Saat musim kemarau tiba permukaan air akan surut. Jika kemarau panjang seringkali embung tidak tergenang air dan mengering. Kondisi ini dimanfaatkan masyarakat untuk bertani berbagai jenis tanaman yang tidak memerlukan air dalam jumlah banyak. Pemerintah desa setempat menjadikan lahan embung itu sebagai pecatu.
Istilah pecatu dalam bahasa Sasak mengacu pada lahan pertanian yang diberikan kepada pegawai kantor desa atau kelurahan untuk digarap sebagai bentuk kompensasi atau imbalan selama mengabdikan diri sebagai pegawai.
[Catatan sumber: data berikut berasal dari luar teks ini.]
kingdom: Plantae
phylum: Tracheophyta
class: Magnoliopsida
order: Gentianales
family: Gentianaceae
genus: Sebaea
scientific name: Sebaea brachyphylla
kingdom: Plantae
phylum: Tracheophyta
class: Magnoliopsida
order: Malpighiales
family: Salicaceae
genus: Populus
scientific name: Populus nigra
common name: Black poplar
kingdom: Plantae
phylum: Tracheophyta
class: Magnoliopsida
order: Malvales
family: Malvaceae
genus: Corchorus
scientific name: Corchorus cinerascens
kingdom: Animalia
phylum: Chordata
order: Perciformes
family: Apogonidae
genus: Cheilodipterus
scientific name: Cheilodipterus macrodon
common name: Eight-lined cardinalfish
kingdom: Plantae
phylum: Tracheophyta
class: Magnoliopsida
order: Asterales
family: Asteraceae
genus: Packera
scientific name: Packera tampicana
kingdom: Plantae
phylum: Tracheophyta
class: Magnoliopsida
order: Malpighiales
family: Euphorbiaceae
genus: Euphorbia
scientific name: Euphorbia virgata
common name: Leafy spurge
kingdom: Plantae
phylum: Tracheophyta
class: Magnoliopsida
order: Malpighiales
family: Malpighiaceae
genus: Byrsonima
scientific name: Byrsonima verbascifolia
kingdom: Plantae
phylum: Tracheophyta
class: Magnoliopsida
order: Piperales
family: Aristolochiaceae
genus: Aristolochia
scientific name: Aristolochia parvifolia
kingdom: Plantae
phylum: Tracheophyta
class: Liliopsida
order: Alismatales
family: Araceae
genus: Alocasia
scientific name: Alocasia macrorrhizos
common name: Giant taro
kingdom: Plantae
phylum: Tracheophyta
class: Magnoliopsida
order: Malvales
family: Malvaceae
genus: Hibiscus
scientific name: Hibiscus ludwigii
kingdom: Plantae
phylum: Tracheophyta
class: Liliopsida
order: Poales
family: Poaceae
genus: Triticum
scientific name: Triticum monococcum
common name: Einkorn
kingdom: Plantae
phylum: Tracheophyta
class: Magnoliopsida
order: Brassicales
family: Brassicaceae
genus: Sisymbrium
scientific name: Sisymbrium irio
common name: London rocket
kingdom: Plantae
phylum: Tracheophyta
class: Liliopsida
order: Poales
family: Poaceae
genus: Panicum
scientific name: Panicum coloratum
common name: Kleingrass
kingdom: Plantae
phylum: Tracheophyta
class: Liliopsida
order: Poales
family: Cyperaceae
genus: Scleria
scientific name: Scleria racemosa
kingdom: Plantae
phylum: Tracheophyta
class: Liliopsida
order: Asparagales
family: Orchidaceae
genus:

Saat penerima pecatu purna tugas, lahan itu dikembalikan kepada pemerintah desa untuk diberikan dan digarap pegawai lainnya. Demikian seterusnya.
Tempat Bersantai
Pemerintah desa juga menyediakan area bersantai pada salah satu sisi tanggul embung. Area itu dilengkapi dengan sebuah saung bambu yang sengaja dibangun sebagai tempat melepas penat para pelintas atau tempat kongkow warga. Di sekitar saung, di bawah rindang pohon mangga disediakan tempat duduk dari ban bekas yang ditanam setengahnya.
Sayang area itu sekarang kurang terawat. Sebagian besar area sudah dikuasai rumput liar. Saung sudah mulai ringkih.
Bilah bambu yang menyusun saung memisahkan diri satu per satu. Sandarannya yang tampak tanggal menegaskan bahwa saung itu sedang mempercepat langkahnya menuju titik paling ringkih, secepat anak-anak yang terjun dari ketinggian pintu air atau secepat air mengalir saat pintu air embung dibuka.
"Dan yang terutama ialah sifat masa bodoh manusia sekarang, yang tak hendak memelihara apa yang tidak di jaga lagi," kata AA Navis dalam cerpen Robohnya Surau Kami.